Thursday, April 05, 2007

Desk Crit #3: Remi

Designer: Remi Ojo
Project: Fixed Rates and Floating Rates Tutorial
Project URL: http://rojo.myweb.uga.edu/fftutorial/documents/
Reviewer: Emily Pitts
Review date: 4/5/07

I had a chance to review and discuss Remi's project during the studio dress rehearsal. I thought she could really add more interest to her project by moving away from the gray monotones and adding color to spice things up. Just scanning through her program, I saw a wide variety of type treatments that would be much easier to digest if they were consistent (variations in size, spacing, etc.) We talked a little about how the buttons were labeled and how that might affect her user's choices in the program For instance, from quiz screens, the text indicated that the user "go back" to the next section of material. This could be better conveyed by saying "continue" -- indicating that the user is getting new info, not review. We also discussed basic identifying text, like subtitles for main subsections on every relevant page and adding page numbers, so the user will know where they are and how far they are in the program.

Week 5) Actionscript mathetics

This has been a busy week -- too busy to write much after my rush of work last weekend. I’ve been working hard on my project and exploring different ways to display content. For now, I have a flat colored option, a gradient of colors, and “map tacks”. I’m not sure how the map tacks bring any more value to the map, maybe if multiple items are displayed per county.

I shared my file with my coworker Keith on Monday. He’s been able to connect it to our servers and feed live data to it. He’s shown me how the connection works, which I hope to have a chance to explore a bit myself.

At the moment, I’ve been preparing for the dress rehearsal tonight. I’ve been trying to solve two problems that are proving impossible to solve. Both involve trying to build an accordion type menu (sliding bars that move on a vertical axis). I’ve done it two different ways and both have some problem connecting my variable names to my buttons or movieclips. It’s hard to describe. Nonetheless, after too many hours struggling with this, I’m willing to give it up and try to use the form components that Keith has used. I hope he can tell me how they work, then I can concentrate on accomplishing this project!
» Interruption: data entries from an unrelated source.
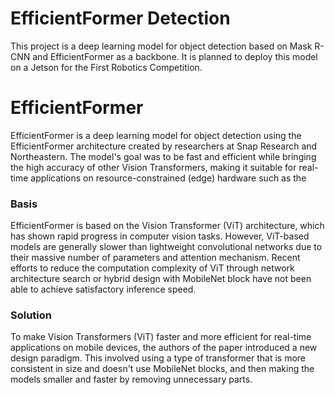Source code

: # EfficientFormer Detection

This project is a deep learning model for object detection based on Mask R-CNN and EfficientFormer as a backbone.
It is planned to deploy this model on a Jetson for the First Robotics Competition.


# EfficientFormer

EfficientFormer is a deep learning model for object detection using the EfficientFormer architecture created by researchers at Snap Research and Northeastern. The model's goal was to be fast and efficient while bringing the high accuracy of other Vision Transformers, making it suitable for real-time applications on resource-constrained (edge) hardware such as the 

### Basis
EfficientFormer is based on the Vision Transformer (ViT) architecture, which has shown rapid progress in computer vision tasks. However, ViT-based models are generally slower than lightweight convolutional networks due to their massive number of parameters and attention mechanism. Recent efforts to reduce the computation complexity of ViT through network architecture search or hybrid design with MobileNet block have not been able to achieve satisfactory inference speed.

### Solution
To make Vision Transformers (ViT) faster and more efficient for real-time applications on mobile devices, the authors of the paper introduced a new design paradigm. This involved using a type of transformer that is more consistent in size and doesn't use MobileNet blocks, and then making the models smaller and faster by removing unnecessary parts.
Learning actionscript can be a real pain sometimes. I’m at the point again where I don’t feel like I have many places to turn for help. I can’t figure out the terms for what I’m trying to solve and it is frustrating. I guess that’s good in some way, it means I’m at the edge of my own experience and knowledge and trying to push forward. This would be relative to that gratifying, albeit painful, muscle burn after really pushing my body physically. Except now it’s my mind. My thinking muscle.

This reminds me of Papert’s article A Word for Learning. How am I learning this? What are the processes? Do I know how I’m going about it and where this comes from? I’m not so sure sometimes -- how I pick up what I do. It seems like a lot of it is hard work and other times the knowledge and solutions just fall into place. I think the latter is a result of previous hard work and really making connections between various events, facts, experiences, etc. I like having a problem to mull over. Sometimes, I just let it be for awhile and just wait for the solution to manifest itself. I know this comes from somewhere, but it can be a surprise. Patience is not always easy, nor is this method always timely.

On the method of learning and teaching people how to learn, or “mathetics”, this is a hard concept to pinpoint. Certainly there are strategies that can be shared with other people. The real learning, the moment when things crystallize, is that something that we can even describe? That to me is so innate and instinctive. Essentially, the brain constructs itself. Do you tell which part of your brain to encode new knowledge? Not really, although the environment, actions, context, and emotions surrounding the knowledge certainly have a weight in how experiences are encoded – perhaps as background, or crucial reference points for future recall. That said, an improperly tuned situation could be disastrous for encoding, and, in effect, learning and retention.

Project testing this week:

References:
Papert, S., (1996). A word for learning. In Y. Kafai & M. Resnick (Eds.), Constructionism in practice: Designing, thinking, and learning in a digital world (pp. 9-24). Mahwah, NJ: Lawrence Erlbaum Associates.

Tuesday, April 03, 2007

Service Hours

2 hours tutoring Radcliffe Campbell

Progress

Working notes of recent progress:

Connect to datasource using CF and Keith's CF know-how.
Exploring methods to connect with CF
Identifying needed data
Testing and achieving multiple select lists "on fly"
Trying to determine best method for buttons (as HTML or MCs? How do they interplay?)
Problems with scrolling (must always be "contentArea")
Problems with slidy-bars (should review old files from DFCS)
Typical, frustrating, yet comical result.